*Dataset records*
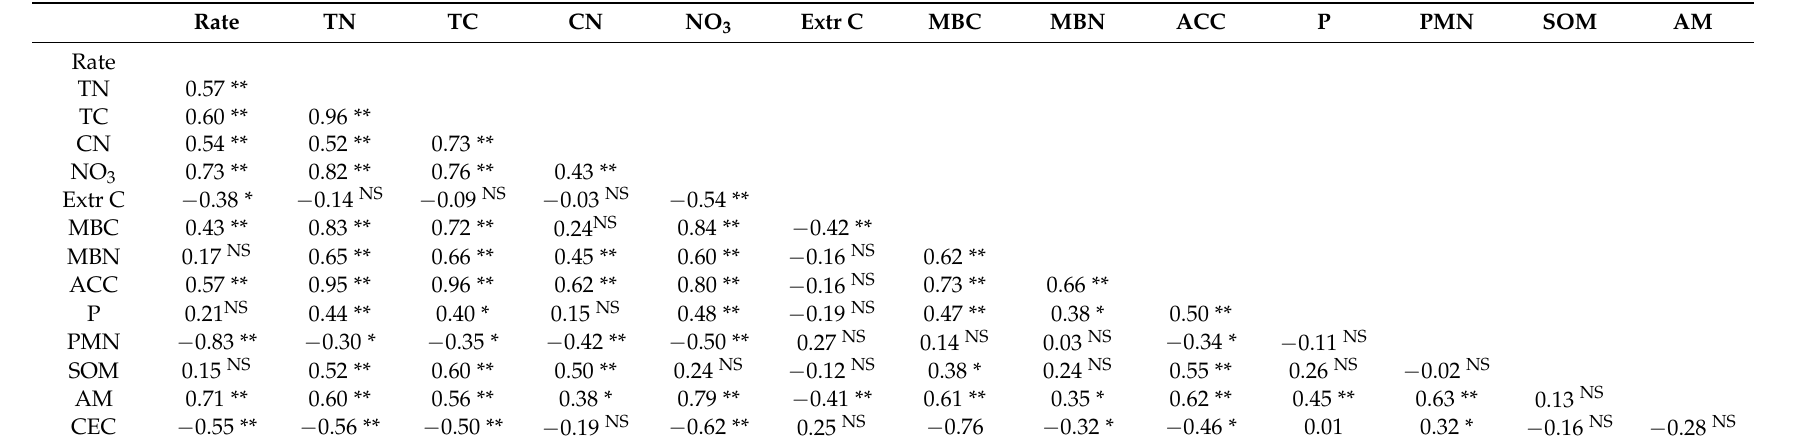
Table 2. Linear correlation among the analyzed biological and chemical soil parameters ( n =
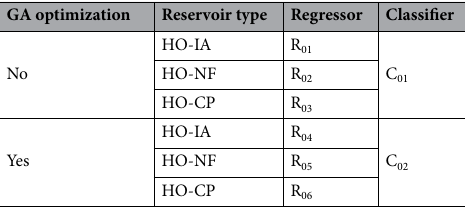
Table 4. Details of trained classifier and regressor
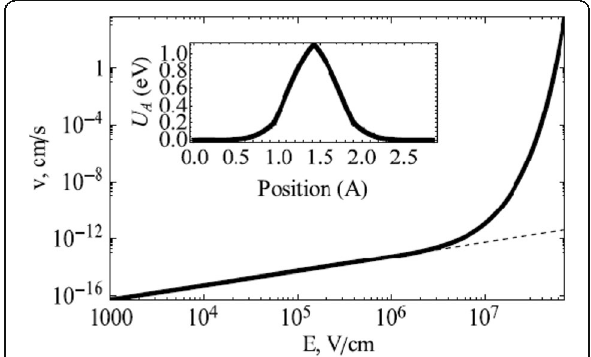
Fig. 5 Nonlinear (solid) and linear (dashed) drift velocity of doubly charged oxygen vacancies along the [110] plane direction in rutile structure at room temperature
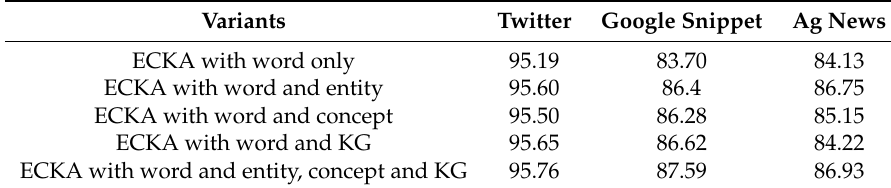
Table 5. The text classification comparison of ECKA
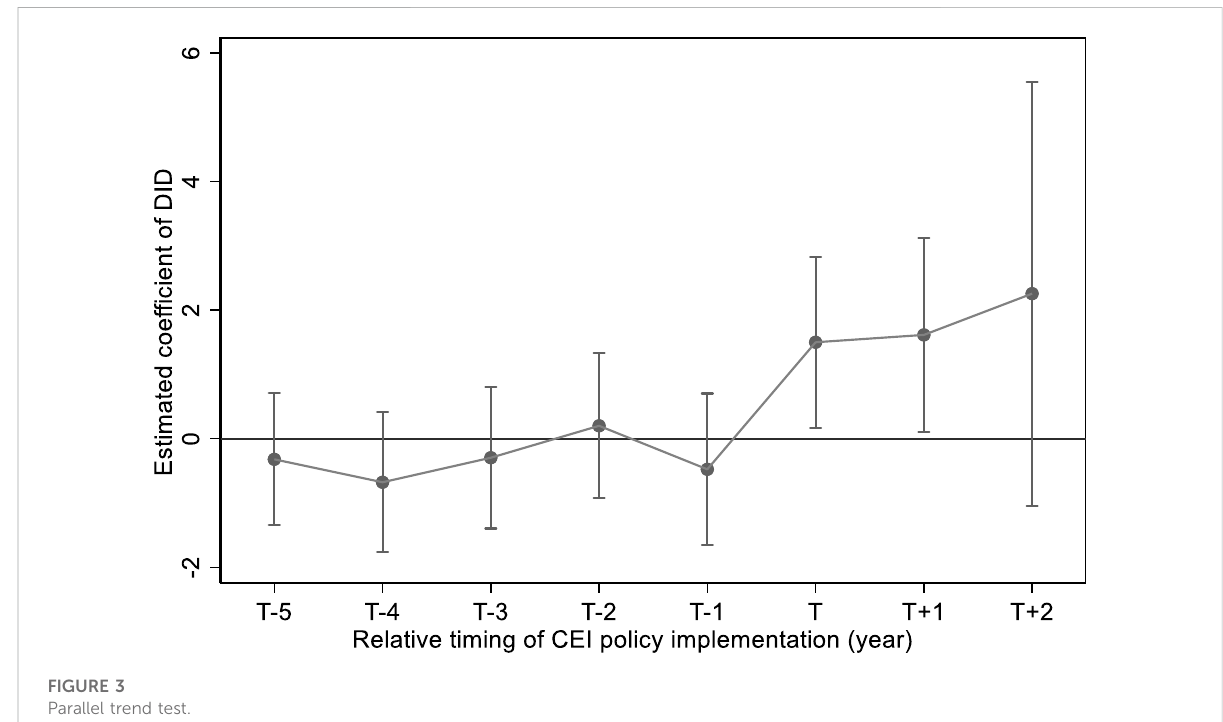
FIGURE 3 Parallel trend test.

*Exercise objective*
Answer with a single number: how many lines in the data above have the string "Table" in them?

*Exercise answer*
3